İblis Kral henüz uyanmamıştı.
Chun Yeowun’un Gelişmiş Uyanış’ı kullanmadan önce böyle bir canavarı öldürmesi doğruydu ama rakip Yüce Gökyüzü İblis Kılıcı Sanatından kaçabilirdi.
“Sorun değil. Bu kılıçtan kaçabilen bir düşman….’
Dünya geniş – İblis Kral her şeyi yok edebilecek tek bir kılıcın yenilmez olmadığını kanıtladı.
Sonra İblis Kral tekrar Chun Yeowun’la konuştu.
“Larisha’nın neden insanlara takıntılı olduğunu anlayabiliyorum. Güzel. Sana bir şans vereceğim.”
“Şans mı?”
“Kral’ın sağ kolu olman senin için bir onurdur.”
Sunulan bu şans karşısında Chun Yeowun güldü.
Grandük Kaliaf’ın ağzından çıkan kelimeler de aynıydı.
“Şu anda cidden gülüyor musun?”
İblis Kral’ın ifadesi hoşnutsuzlukla kaskatı kesildi. Bunun üzerine Chun Yeowun başını salladı ve şöyle dedi.
“Böyle bir şey söyleyebilmek için benden daha güçlü olman gerekir”
İblis Kral onun sözlerine aniden güldü.
“Kuahahahaha!”
Çılgın bir adam gibi gülen İblis Kral hemen Chun Yeowun’a ulaştı. Chun Yeowun hızla kılıcını savunmak için kullandı.

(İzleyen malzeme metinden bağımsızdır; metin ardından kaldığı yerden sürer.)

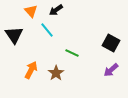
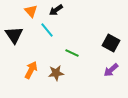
brown star: rotated 28 degrees clockwise
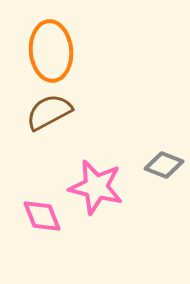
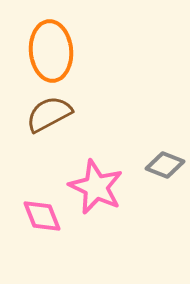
brown semicircle: moved 2 px down
gray diamond: moved 1 px right
pink star: rotated 12 degrees clockwise
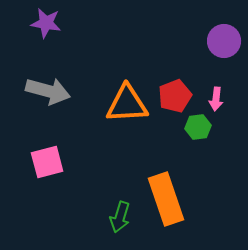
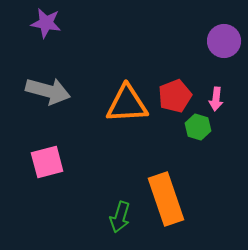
green hexagon: rotated 25 degrees clockwise
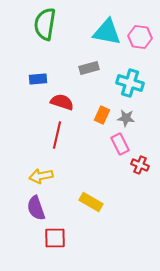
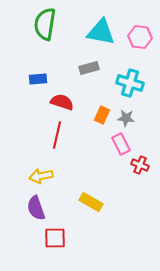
cyan triangle: moved 6 px left
pink rectangle: moved 1 px right
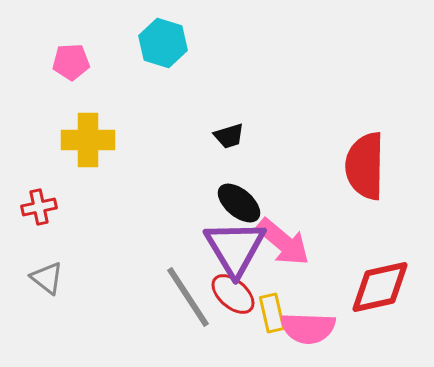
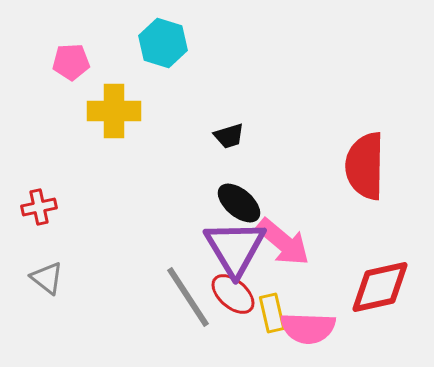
yellow cross: moved 26 px right, 29 px up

Sonra aniden, Chun Yeowun’un kafasındaki belirli bir enerji dağıldı.
“Bu mu?
İblis Kral ona gülümsedi.
“Seninle savaşan bu Kralın sahip olduğun güçten habersiz olacağını mı sandın?”
“…”
“Bu üç Büyük Dük’e aktardığım bir şey.”
Dağılan yeteneklerden biri Chun Yeowun’un Ludwig’den aldığı Gelişmiş Uyanış’tı.

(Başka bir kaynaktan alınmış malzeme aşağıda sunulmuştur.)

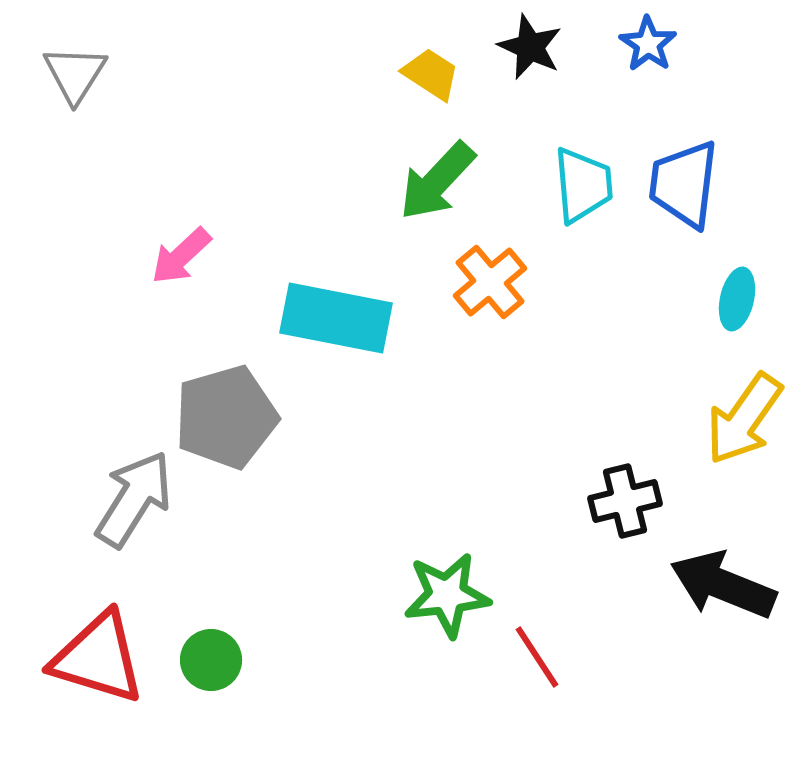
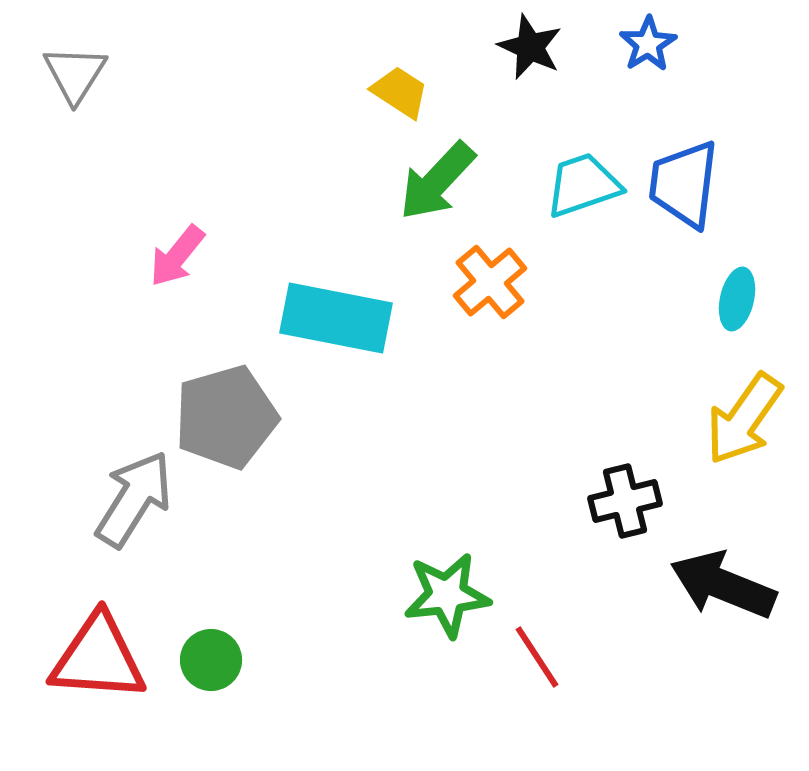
blue star: rotated 6 degrees clockwise
yellow trapezoid: moved 31 px left, 18 px down
cyan trapezoid: rotated 104 degrees counterclockwise
pink arrow: moved 4 px left; rotated 8 degrees counterclockwise
red triangle: rotated 13 degrees counterclockwise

Dağıldığı anda, Chun Yeowun hemen fark etti.
“Gücümü istediğim zaman geri çağırabilirim. Eğer bunu koz olarak kullandıysanız, yanılıyorsunuz. Ve…”

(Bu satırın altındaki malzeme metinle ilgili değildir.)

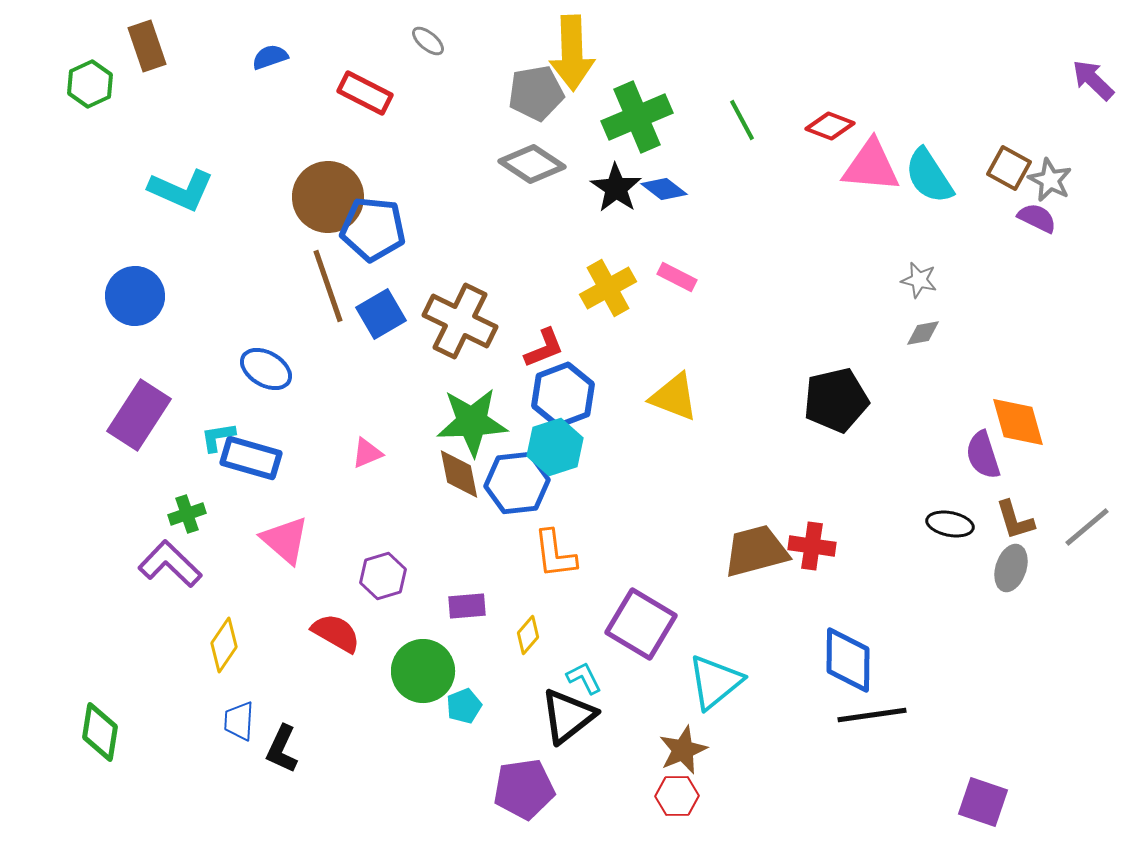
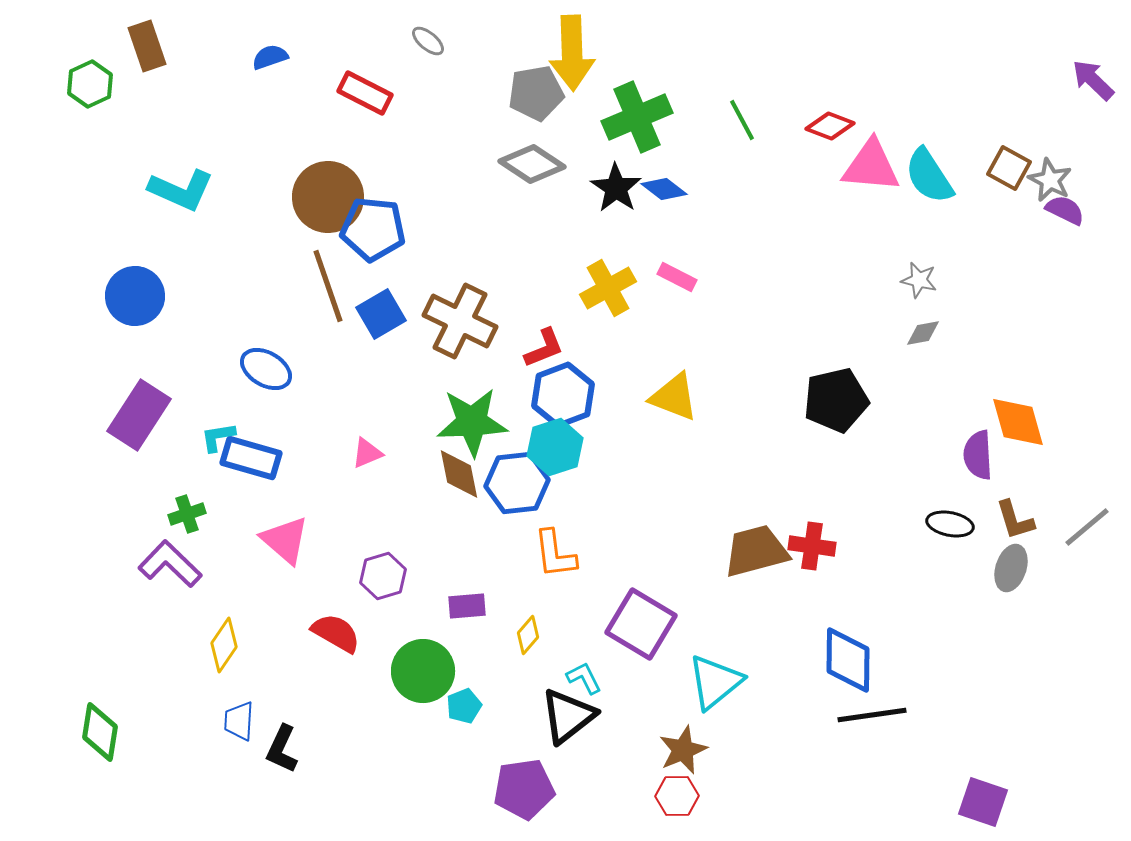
purple semicircle at (1037, 218): moved 28 px right, 8 px up
purple semicircle at (983, 455): moved 5 px left; rotated 15 degrees clockwise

İblis Kral Taura elini Chun Yeowun’a doğru salladı ve Chun Yeowun’un iradesine bakmaksızın bir gölge açıldı.
Bir şeyi çekerken….
Swoosh!
Onlar Arisha’nın silahlarıydı. Bunlar saklanan tekerlek, asa ve mızraktı.
Sonra konuşmaya devam etti.
“Sahip olduğun en güçlü silahları bile kullanmıyorsun. İnsan.”
Chachacha!
Bunu söyler söylemez, tekerlek, asa ve mızrak parçalara ayrıldı, zırha dönüştü ve İblis Kral’ın bedenine gitti.
İblis Kral’ın giydiği zırhtan garip bir çığlık geldi.
– kirrrrrrrkikrkkkkkkk!
Bu acı dolu bir çığlıktı. Şeytan Kral karanlık gözlerle Chun Yeowun’un bileğine ve bacağına baktı.
Gözlerini Arisha’nın diğer silahlarına dikmişti.
“Sen, bir insan, bunu nasıl elde ettin bilmiyorum. Ancak, bunlar sadece benim gibi Kral’ın kullanabileceği ve güçlerini uygulayabileceği hazinelerdir. Sadece benim aracılığımla.”
Şşşt!
Elini uzattığında, Arisha’nın Chun Yeowuns üzerindeki silahları çığlık attı.
– Kikiikkkkk!
– Kyaakkkkk!
Kaçmak için çaresizmiş gibi çığlık atıyorlardı ve çok geçmeden parçalandılar.
Chachacha!
Biri kırbaca, diğeri bıçağa dönüştü, ardından hızla İblis Kral’a doğru uçtu ve bir bileklik ile bir ayak bileği siperine dönüştü.
Bu onların durdurabileceği bir şey değildi. Ancak, İblis Kral’ın ifadesi tuhaflaştı.
Bir şeyi çekmek için işaret etti.
“Neden?
Tek bir silah ona geri gelmedi. Sağ bileklikteki kılıçtı bu.
“Buraya gel.”
İblis Kral onu tekrar çekmeye çalıştı.
Woong!
Ve siyah bileklik bir kılıca dönüştü. Bunu gören İblis Kral gülümsedi.
Ancak…
Chak!
Kılıca dönüşürken Chun Yeowun’un ellerine doğru hareket etti, ona değil. İblis Kral bunu anlayamadı.
“Neden?”
Chun Yeowun tepkisi üzerine elindeki kılıca baktı. İblis Kral’dan başlayarak bunu Arisha’nın kılıcı olarak adlandırdılar ama Chun Yeowun için öyle değildi.
“Gökyüzü İblis Kılıcı.”
Woong!
Chun Yeowun’un çağrısı üzerine kılıçtan net bir yankı duyuldu. Sanki efendisinin çağrısına cevap veriyormuş gibi.